Copy out the full data exactly as given; pictures should not be included.

(Beginning of Extracted data)

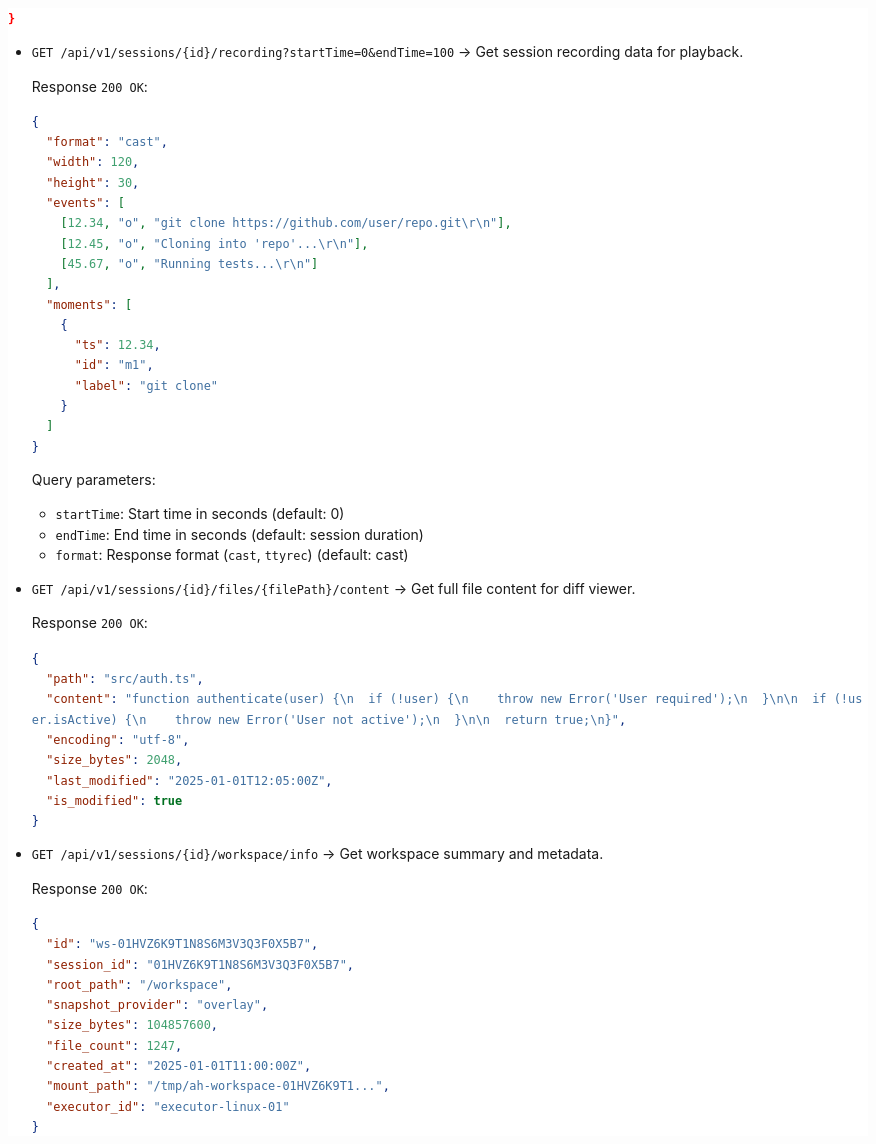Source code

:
   ```json
  }
  ```

- `GET /api/v1/sessions/{id}/recording?startTime=0&endTime=100` → Get session recording data for playback.

  Response `200 OK`:

  ```json
  {
    "format": "cast",
    "width": 120,
    "height": 30,
    "events": [
      [12.34, "o", "git clone https://github.com/user/repo.git\r\n"],
      [12.45, "o", "Cloning into 'repo'...\r\n"],
      [45.67, "o", "Running tests...\r\n"]
    ],
    "moments": [
      {
        "ts": 12.34,
        "id": "m1",
        "label": "git clone"
      }
    ]
  }
  ```

  Query parameters:
  - `startTime`: Start time in seconds (default: 0)
  - `endTime`: End time in seconds (default: session duration)
  - `format`: Response format (`cast`, `ttyrec`) (default: cast)

- `GET /api/v1/sessions/{id}/files/{filePath}/content` → Get full file content for diff viewer.

  Response `200 OK`:

  ```json
  {
    "path": "src/auth.ts",
    "content": "function authenticate(user) {\n  if (!user) {\n    throw new Error('User required');\n  }\n\n  if (!user.isActive) {\n    throw new Error('User not active');\n  }\n\n  return true;\n}",
    "encoding": "utf-8",
    "size_bytes": 2048,
    "last_modified": "2025-01-01T12:05:00Z",
    "is_modified": true
  }
  ```

- `GET /api/v1/sessions/{id}/workspace/info` → Get workspace summary and metadata.

  Response `200 OK`:

  ```json
  {
    "id": "ws-01HVZ6K9T1N8S6M3V3Q3F0X5B7",
    "session_id": "01HVZ6K9T1N8S6M3V3Q3F0X5B7",
    "root_path": "/workspace",
    "snapshot_provider": "overlay",
    "size_bytes": 104857600,
    "file_count": 1247,
    "created_at": "2025-01-01T11:00:00Z",
    "mount_path": "/tmp/ah-workspace-01HVZ6K9T1...",
    "executor_id": "executor-linux-01"
  }
  ```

(End of Extracted data)

- **Output below**:
Source code

:
   ```json
  }
  ```

- `GET /api/v1/sessions/{id}/recording?startTime=0&endTime=100` → Get session recording data for playback.

  Response `200 OK`:

  ```json
  {
    "format": "cast",
    "width": 120,
    "height": 30,
    "events": [
      [12.34, "o", "git clone https://github.com/user/repo.git\r\n"],
      [12.45, "o", "Cloning into 'repo'...\r\n"],
      [45.67, "o", "Running tests...\r\n"]
    ],
    "moments": [
      {
        "ts": 12.34,
        "id": "m1",
        "label": "git clone"
      }
    ]
  }
  ```

  Query parameters:
  - `startTime`: Start time in seconds (default: 0)
  - `endTime`: End time in seconds (default: session duration)
  - `format`: Response format (`cast`, `ttyrec`) (default: cast)

- `GET /api/v1/sessions/{id}/files/{filePath}/content` → Get full file content for diff viewer.

  Response `200 OK`:

  ```json
  {
    "path": "src/auth.ts",
    "content": "function authenticate(user) {\n  if (!user) {\n    throw new Error('User required');\n  }\n\n  if (!user.isActive) {\n    throw new Error('User not active');\n  }\n\n  return true;\n}",
    "encoding": "utf-8",
    "size_bytes": 2048,
    "last_modified": "2025-01-01T12:05:00Z",
    "is_modified": true
  }
  ```

- `GET /api/v1/sessions/{id}/workspace/info` → Get workspace summary and metadata.

  Response `200 OK`:

  ```json
  {
    "id": "ws-01HVZ6K9T1N8S6M3V3Q3F0X5B7",
    "session_id": "01HVZ6K9T1N8S6M3V3Q3F0X5B7",
    "root_path": "/workspace",
    "snapshot_provider": "overlay",
    "size_bytes": 104857600,
    "file_count": 1247,
    "created_at": "2025-01-01T11:00:00Z",
    "mount_path": "/tmp/ah-workspace-01HVZ6K9T1...",
    "executor_id": "executor-linux-01"
  }
  ```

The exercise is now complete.